Marcos spent her childhood in the shadow of the Malacañang Palace in San Miguel District in Manila, since her family then lived near San Miguel Church. After Marcos's mother Remedios died, and their home foreclosed, her father, Vicente, moved his family back to Leyte to live with relatives, where Marcos earned a bachelor's degree in education at St. Paul's College.
She became a beauty queen. At the age of 18, she was crowned the "Rose of Tacloban," became "Miss Leyte", went to Manila in 1953. Her photogenic face soon graced many of Manila's magazine covers and she was named the "Muse of Manila" by then Manila Mayor, Arsenio Lacson, a special title given her after she protested her loss in the Miss Manila pageant. In 1954, Marcos met then-Ilocos Norte Congressman Ferdinand E. Marcos.
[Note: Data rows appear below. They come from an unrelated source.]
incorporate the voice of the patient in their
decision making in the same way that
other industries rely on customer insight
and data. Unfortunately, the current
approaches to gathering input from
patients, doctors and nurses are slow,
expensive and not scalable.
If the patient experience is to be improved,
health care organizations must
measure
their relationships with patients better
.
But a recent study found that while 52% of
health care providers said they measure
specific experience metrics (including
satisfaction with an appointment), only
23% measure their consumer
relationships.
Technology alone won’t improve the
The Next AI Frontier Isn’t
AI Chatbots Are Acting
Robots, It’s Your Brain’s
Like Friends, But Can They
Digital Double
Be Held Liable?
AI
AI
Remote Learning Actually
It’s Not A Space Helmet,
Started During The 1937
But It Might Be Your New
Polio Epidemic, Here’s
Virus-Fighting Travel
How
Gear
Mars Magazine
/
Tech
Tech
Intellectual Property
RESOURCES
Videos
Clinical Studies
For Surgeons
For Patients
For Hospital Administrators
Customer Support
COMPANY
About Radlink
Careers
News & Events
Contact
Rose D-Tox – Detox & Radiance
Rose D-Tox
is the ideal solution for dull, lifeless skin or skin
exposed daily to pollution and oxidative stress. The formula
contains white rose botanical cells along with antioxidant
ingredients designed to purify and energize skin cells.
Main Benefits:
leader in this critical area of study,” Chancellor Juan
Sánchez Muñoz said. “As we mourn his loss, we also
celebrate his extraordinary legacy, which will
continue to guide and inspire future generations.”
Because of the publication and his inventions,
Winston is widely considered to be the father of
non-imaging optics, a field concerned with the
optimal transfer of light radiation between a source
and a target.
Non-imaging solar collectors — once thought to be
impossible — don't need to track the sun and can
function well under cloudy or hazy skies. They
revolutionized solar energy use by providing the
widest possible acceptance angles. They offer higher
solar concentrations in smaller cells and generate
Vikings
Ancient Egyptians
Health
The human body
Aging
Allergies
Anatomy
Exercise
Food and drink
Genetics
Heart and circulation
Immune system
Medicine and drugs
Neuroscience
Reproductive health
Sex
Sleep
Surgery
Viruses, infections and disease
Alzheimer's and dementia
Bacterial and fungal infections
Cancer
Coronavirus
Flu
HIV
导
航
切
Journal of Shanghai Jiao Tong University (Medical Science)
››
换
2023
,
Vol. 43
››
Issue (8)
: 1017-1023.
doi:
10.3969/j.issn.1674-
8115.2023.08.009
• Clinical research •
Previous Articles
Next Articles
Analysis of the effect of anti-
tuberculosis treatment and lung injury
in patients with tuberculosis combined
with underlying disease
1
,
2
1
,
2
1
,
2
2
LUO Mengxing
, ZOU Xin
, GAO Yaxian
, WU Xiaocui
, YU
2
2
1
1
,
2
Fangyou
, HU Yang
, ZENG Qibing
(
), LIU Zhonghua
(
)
After a whirlwind courtship in Baguio during Holy Week, they were married in May of that year at the Manila Pro-Cathedral Church with President Ramon Magsaysay as principal sponsor. They have four children: Maria Imelda "Imee" Marcos, Ferdinand "Bongbong" Marcos, Jr., Irene Marcos, and Aimee Marcos, who was adopted.
In 1966, Ferdinand Marcos became the 10th President of the Philippines. Together with Imelda, he would rule the Philippines from September 21, 1972 up to his removal in February 1986 in the famous People Power Revolution when he fled the Philippines.